• [ФРАГМЕНТ ТЕКСТА]:
....
Еще бы, на Соловках ценили литературу и ее работников. Не зря здесь собрали практически весь цвет невысланной интеллигенции. Собственные журналы Соловков печатали высококлассные пародии на русскую поэзию, возможную лишь в обстоятельствах давно случившегося, но так и не отпетого ухода. "Незнакомка" Блока обернулась текстом, где есть и такие строфы:

... А рядом у дневальных столиков
Поверок записи торчат
И ротные противней кроликов
"Сдавайте сведения" кричат.

И каждый вечер в час назначенный,
Иль это только снится мне,
Девичий стан, бушлатом схваченный
В казенном движется окне...

В журнале появлялись произведения, которые вряд ли бы опубликовали на материке. Чего стоит один шедевр из первого номера "Соловецких островов" за 1926 год о прибытии бывшего монастырского парохода, переименованного еще при жизни одного из начальников СЛОНа в его честь, "Глеб Бокий":

Ура! "Параша" возвещает:
Проветрить соловецкий склеп
На той неделе приезжает
На "Глебе Боком" - Бокий Глеб.

Настроен я пессимистично.
Весь мир мне кажется нелеп, -
Но это даже... экзотично:
На "Глебе Боком" - Бокий Глеб.

Зачем он едет? Помолиться:
Отведать арестантский хлеб?
Иль просто хочет прокатиться
На "Глебе Боком" - Бокий Глеб?

Даст ли он высылку каэрам,
Иль шпанский разгрузит вертеп?
Плывет навстречу всем химерам
На "Глебе Боком" - Бокий Глеб?
....
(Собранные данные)
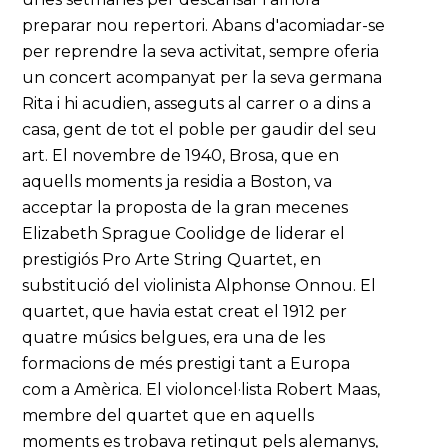
preparar nou repertori. Abans d'acomiadar-se
per reprendre la seva activitat, sempre oferia
un concert acompanyat per la seva germana
Rita i hi acudien, asseguts al carrer o a dins a
casa, gent de tot el poble per gaudir del seu
art. El novembre de 1940, Brosa, que en
aquells moments ja residia a Boston, va
acceptar la proposta de la gran mecenes
Elizabeth Sprague Coolidge de liderar el
prestigiós Pro Arte String Quartet, en
substitució del violinista Alphonse Onnou. El
quartet, que havia estat creat el 1912 per
quatre músics belgues, era una de les
formacions de més prestigi tant a Europa
com a Amèrica. El violoncel·lista Robert Maas,
membre del quartet que en aquells
moments es trobava retingut pels alemanys,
....
• [ЗАДАНИЕ 1]:
Ответьте на вопросы по фрагменту о литературе на Соловках.
(а) Чье стихотворение «Незнакомка» обернулось пародией?
(б) В каком номере и за какой год журнала «Соловецкие острова» вышло стихотворение о прибытии парохода?
(в) Как назывался бывший монастырский пароход?
• [ЗАДАНИЕ 2]: Допишите продолжение фрагмента о литературе на Соловках.

• [ОТВЕТ 1]:
(а) Блока.
(б) В первом номере за 1926 год.
(в) «Глеб Бокий».

• [ОТВЕТ 2]:
Но, право, будет не до смеха,
Когда, к надеждам нашим слеп, -
Так и уедет, как приехал,
На "Глебе Боком" - Бокий Глеб.

Промчится год. Треска и каша
Сорвут с надежд печальный креп.
Вновь едет - возвестит "параша", -
На "Глебе Боком" - Бокий Глеб!

В этот момент журнал уже распространялся по открытой подписке во всем СССР; в момент неожиданного закрытия в мае 1930 года его тираж достигал 3 тысяч экземпляров [Неизвестно, поступал ли в открытую подписку другой соловецкий журнал, юмористический - "Стукач"].

Как видно из цитат, журнал делался живым и по-своему веселым, что должно было, видимо, лишний раз доказать социальный успех затеянного перевоспитания. Соловки должны были стать визитной карточки социализма, продемонстрировать новую пенитенциарную систему нового общества. На крахе этого отдельно взятого утопического проекта можно проследить историю советского государства - для теоретического взгляда чуть ли не идеального, невыносимого и бессмысленного изнутри. Последующие тоталитарные режимы отказались от неудавшейся практики пропаганды концлагерей как способа перековки инакомыслящих. Ни в нацистской Германии, ни в Китае не найти было столь обширных площадей, отданных под места заключения, имитирующих обыденную жизнь, ни посвященных им журналов.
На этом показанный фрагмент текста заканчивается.